# What you will do
1 > In the piece on JavaScript frameworks, why does the author call Laurie's post a 2020s version of the 1980s "no one ever got fired for picking IBM" thinking? Answer in one to three sentences.
2 > Write what comes next in the piece on JavaScript frameworks, picking up after its final sentence.

# Page extract

________________________

Frameworks

Recently, I came across a couple of posts about the usefullness of JavaScript frameworks, such as React and Vue. Their promise is to simplify the creation of modern web applications. These discussions seem to kick off every now and then in the same way that 20 years ago people debated Java vs .Net and 40 years ago it was probably C vs Perl. The current debate is often centered around the speed of the pages using frameworks, which are bulkier and slower than native rendering.

In the market for lemons, Alex wrote a very good description of how these frameworks are knowingly over selling their benefits (faster development, easier to maintain, better support, access to a arger developer pool). A key takeaway for me was that these frameworks do give significant benefits to large teams able to invest and maintain in them. Smaller teams however, tend to get bogged down in their complexity the moment you go beyond the defaults. It's a bit like the "blog in five minutes" use cases that popped up all over the place when Ruby On Rails turned up 20 years ago. Of course RoR was truly revolutionary at the time and incredibly powerful, but the same was not true for other frameworks of the time.

In response, Laurie posted the case for frameworks in support of React and JavaScript frameworks. His main argument, whilst acknowlegding certain failings of frameworks, is that you're OK because everyone is doing it. This is the 2020s reload of the "no one ever got fired for picking IBM" thinking in the 80s.

________________________

Data records:
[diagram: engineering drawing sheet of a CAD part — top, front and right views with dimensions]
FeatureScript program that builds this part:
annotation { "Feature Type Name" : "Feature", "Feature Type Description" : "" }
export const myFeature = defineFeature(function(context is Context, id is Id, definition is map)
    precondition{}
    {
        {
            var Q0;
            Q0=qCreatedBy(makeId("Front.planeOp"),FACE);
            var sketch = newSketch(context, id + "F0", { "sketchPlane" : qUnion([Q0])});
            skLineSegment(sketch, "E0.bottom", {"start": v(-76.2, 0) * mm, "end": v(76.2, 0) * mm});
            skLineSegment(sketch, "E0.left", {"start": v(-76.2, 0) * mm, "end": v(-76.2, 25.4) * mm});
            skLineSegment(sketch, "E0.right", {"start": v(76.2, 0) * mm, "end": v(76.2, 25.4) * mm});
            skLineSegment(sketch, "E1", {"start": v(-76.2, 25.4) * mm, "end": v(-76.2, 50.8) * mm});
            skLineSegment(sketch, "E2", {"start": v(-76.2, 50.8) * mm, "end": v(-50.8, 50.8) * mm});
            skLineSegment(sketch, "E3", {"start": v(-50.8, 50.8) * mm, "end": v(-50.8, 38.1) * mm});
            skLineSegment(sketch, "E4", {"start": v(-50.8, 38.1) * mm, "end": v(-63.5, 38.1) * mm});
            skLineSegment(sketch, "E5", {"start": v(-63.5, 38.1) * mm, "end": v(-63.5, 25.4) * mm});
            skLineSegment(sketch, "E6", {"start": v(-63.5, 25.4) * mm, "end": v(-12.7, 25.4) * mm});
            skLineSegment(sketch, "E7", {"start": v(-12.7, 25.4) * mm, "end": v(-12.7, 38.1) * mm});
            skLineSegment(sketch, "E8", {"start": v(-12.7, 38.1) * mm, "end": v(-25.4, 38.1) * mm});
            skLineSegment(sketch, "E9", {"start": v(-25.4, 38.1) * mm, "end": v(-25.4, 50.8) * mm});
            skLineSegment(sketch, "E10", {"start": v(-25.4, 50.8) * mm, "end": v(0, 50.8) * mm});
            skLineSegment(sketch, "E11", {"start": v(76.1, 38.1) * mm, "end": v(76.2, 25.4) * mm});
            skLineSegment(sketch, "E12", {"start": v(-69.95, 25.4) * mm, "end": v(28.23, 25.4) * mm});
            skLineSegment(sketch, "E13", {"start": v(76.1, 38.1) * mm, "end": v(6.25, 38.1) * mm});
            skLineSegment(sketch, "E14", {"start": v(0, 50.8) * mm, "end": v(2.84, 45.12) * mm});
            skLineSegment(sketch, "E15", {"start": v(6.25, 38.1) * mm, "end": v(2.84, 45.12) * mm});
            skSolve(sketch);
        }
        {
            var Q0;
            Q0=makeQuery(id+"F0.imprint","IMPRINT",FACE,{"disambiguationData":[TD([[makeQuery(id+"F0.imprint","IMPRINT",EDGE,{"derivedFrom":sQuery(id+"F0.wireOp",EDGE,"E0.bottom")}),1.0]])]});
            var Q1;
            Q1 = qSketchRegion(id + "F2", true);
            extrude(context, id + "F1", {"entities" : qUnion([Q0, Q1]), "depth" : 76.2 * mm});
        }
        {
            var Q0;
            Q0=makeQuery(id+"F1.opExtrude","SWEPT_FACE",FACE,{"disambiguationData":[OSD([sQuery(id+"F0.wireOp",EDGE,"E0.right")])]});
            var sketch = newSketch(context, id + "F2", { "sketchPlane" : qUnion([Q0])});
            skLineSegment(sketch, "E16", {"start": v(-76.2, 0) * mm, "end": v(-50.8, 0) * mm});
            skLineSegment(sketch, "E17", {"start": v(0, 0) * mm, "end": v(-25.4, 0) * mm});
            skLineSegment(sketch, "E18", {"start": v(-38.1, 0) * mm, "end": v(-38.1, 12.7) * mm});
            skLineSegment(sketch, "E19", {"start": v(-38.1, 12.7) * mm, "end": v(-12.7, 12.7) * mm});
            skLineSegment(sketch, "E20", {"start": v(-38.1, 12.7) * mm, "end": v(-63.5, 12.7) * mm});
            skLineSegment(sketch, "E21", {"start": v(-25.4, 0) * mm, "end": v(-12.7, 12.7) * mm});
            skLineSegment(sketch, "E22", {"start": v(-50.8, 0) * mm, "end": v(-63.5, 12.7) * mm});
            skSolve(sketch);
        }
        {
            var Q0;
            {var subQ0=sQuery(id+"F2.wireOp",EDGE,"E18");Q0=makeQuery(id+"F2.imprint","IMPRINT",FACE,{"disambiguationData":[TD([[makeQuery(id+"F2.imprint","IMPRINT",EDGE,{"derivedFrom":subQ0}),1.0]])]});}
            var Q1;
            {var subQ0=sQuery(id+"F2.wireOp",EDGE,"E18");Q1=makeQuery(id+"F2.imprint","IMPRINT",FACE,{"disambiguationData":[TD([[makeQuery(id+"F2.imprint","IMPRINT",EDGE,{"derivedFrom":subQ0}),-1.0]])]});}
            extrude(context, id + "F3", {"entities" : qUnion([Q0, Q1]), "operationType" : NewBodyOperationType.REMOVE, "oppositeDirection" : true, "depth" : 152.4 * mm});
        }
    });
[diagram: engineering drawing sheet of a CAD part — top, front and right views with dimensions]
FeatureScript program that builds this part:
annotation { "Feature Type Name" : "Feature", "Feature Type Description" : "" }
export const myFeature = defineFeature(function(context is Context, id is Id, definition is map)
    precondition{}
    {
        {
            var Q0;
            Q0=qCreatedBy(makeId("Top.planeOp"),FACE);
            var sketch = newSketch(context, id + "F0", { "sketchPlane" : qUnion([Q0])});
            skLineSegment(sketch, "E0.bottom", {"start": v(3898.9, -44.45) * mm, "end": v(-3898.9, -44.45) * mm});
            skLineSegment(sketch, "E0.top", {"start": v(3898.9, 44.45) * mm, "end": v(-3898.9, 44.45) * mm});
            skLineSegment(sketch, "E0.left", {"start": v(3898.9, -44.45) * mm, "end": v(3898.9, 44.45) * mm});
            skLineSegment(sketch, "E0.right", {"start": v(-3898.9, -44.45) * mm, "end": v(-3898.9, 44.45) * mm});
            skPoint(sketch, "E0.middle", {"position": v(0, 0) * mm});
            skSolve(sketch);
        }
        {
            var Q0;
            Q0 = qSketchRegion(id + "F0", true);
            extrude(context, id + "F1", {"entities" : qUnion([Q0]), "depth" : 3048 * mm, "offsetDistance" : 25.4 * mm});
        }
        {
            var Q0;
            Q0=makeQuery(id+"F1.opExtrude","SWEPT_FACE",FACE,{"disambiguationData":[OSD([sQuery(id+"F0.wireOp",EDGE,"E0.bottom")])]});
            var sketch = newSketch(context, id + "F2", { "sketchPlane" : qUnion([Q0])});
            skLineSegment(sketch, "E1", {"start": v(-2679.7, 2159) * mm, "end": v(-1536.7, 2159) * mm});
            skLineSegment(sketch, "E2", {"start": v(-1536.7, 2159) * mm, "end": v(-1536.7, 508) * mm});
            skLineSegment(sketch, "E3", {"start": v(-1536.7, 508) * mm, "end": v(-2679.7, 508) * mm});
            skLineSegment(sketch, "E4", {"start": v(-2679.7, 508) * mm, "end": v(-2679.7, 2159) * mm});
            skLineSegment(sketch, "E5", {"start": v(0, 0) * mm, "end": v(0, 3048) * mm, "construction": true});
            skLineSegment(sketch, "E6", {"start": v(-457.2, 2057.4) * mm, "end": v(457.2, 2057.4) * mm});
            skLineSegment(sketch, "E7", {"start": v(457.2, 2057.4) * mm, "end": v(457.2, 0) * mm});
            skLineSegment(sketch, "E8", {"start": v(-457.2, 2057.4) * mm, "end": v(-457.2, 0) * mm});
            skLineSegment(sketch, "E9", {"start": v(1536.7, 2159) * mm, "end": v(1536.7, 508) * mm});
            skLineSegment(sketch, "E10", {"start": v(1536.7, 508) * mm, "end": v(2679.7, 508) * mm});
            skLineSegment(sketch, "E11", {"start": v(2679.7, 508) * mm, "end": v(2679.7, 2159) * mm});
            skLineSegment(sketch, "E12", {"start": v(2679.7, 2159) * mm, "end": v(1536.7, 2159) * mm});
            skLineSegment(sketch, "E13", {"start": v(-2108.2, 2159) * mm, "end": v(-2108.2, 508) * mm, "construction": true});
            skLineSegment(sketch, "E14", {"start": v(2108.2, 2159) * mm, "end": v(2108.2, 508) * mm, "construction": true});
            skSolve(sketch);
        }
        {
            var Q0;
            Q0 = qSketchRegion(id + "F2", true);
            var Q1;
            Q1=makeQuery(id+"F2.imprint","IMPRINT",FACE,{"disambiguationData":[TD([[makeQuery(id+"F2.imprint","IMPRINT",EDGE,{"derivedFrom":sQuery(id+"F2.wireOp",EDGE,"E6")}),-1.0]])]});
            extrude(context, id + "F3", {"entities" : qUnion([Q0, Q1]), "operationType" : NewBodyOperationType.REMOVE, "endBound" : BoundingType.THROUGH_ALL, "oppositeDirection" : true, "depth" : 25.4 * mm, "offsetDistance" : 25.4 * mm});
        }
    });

________________________

# Task responses
1 > Laurie admits frameworks have certain failings, but his main argument is that you're OK because everyone is using them. That is the same reasoning behind the 1980s saying that no one ever got fired for picking IBM.

2 >
But are these frameworks as popular as they seem. Andy takes a look his post the (extremely) loud minority and concludes "not really". Obviously there are thousands of sites using React, but only 3.3% of the top 10 million websites actually use it. The percentage of all websites is probably much smaller. In comparison, Wordpress is used by 43.1% of the top 10 million websites. The reason these frameworks seem more popular than they actually is explained in dev perception by Jeremy.

It is interesting to note that jQuery is still used on over 77% of the top 10 million websites. 16 years after it's first release. It's popularity is only now starting to dip. There are many reasons for it's popularity.

One reason is that jQuery was released at a time when web standards were poorly supported by browsers. This meant developers had to write code for each of the common browsers at the time. jQuery provided a standardising layer, which enabled your code to work well in all browsers.

A second is that it was not released by a big tech company. jQuery was created by one guy, John Resig. Since there was no big company owning jQuery, other companies didn't feel the need to compete and release their own framework. There was no competition and it quickly became the defacto framework used by anyone programming front-end JavaScript.

A third reason is that jQuery was quite simple to get started with. You could sprinkle it lightly throughout your code, or you could base all your code around it.

The reason for it's recent dip: browsers are finally more or less equal in terms of standars support and the use case for jQuery is waning, especially in new projects.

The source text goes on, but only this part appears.